In this paper, our theoretical analysis is based on the widely adopted assumptions in centralized and federated learning, particularly for CNNs and LSTMs, which follows the assumption in [A3, A4]. Besides, our evaluation on larger models empirically shows that FedSMU still performs well on ViT-S, which might indicate a practical robustness to the non-Gaussian gradients.
Finally, we totally agree that better aligning the theory with behaviors of Transformer-based models is an important direction, and will briefly discuss this in the revised theoretical section.
[A3] X. Li, et al. "Analysis of error feedback in federated non-convex optimization with biased compression: Fast convergence and partial participation," ICML 2023.
[A4] X. Huang, et al. "Stochastic controlled averaging for federated learning with communication compression," arXiv:2308.08165 2023.
Thanks for the additional experiments and clarifications. Most of my concerns have been addressed, and I will increase my score. I strongly recommend that the authors discuss the quantization error in more detail in their revision, especially in the context of LLMs.
Dear Reviewer ZtNk,
We would like to express our gratitude once again for the time and effort you have dedicated in reviewing our paper, as well as in the rebuttal and discussion phases. Your insightful comments are invaluable for enhancing our work. In the final version of the manuscript and supplementary material, we will incorporate these additional experiments and related works, as well as expand our discussion on the quantization error, particularly in the context of LLMs.

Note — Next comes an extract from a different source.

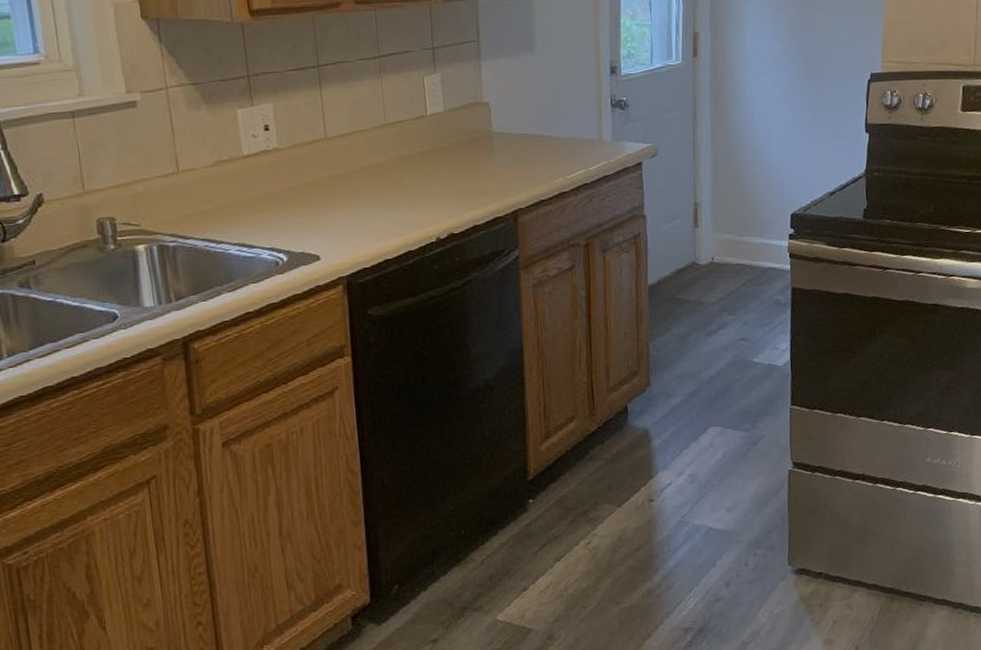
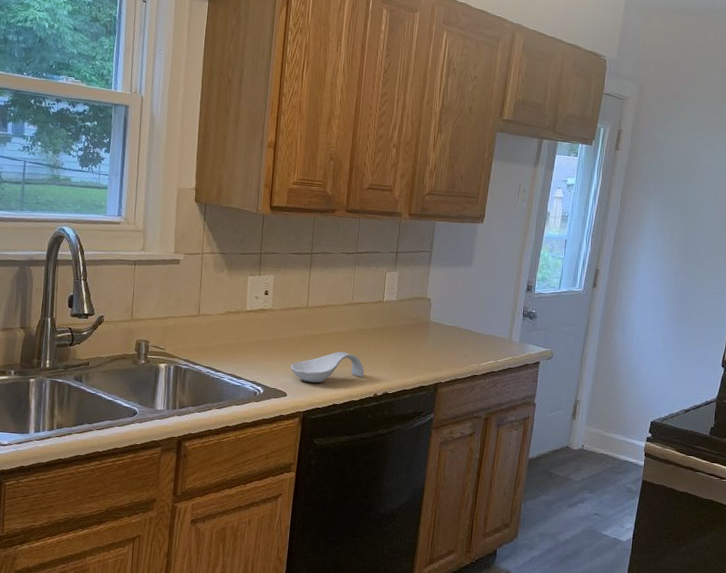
spoon rest: none [318,189,418,237] -> present [290,351,364,383]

Specifically, prior quantization methods for LLMs [5, 6] primarily focus on compressing the weights and activations, where the quantization errors may significantly impact the MatMul operations (e.g., in the attention heads). In contrast, our work targets at the gradient quantization in FL, where the use of 1-bit symbolization emphasizes the direction of updates over their precisions. Our preliminary results when using the ViT-Small model in Table A3 (https://anonymous.4open.science/r/A-7823/F.pdf) indicate that the induced quantization error has a minimal impact on the performance of a transformer model.
We believe that incorporating our gradient quantization scheme with the established low-bit techniques for weights and activations may offer a compelling path towards the fully quantized LLMs in the federated environments. Exploring this incorporation is inspiringly a next step, and will be considered as a promising direction of our future works.
The reviewers are in agreement that this paper makes a valuable contribution and should be accepted. We encourage the authors to carefully address the reviewers’ comments when preparing the camera-ready revision.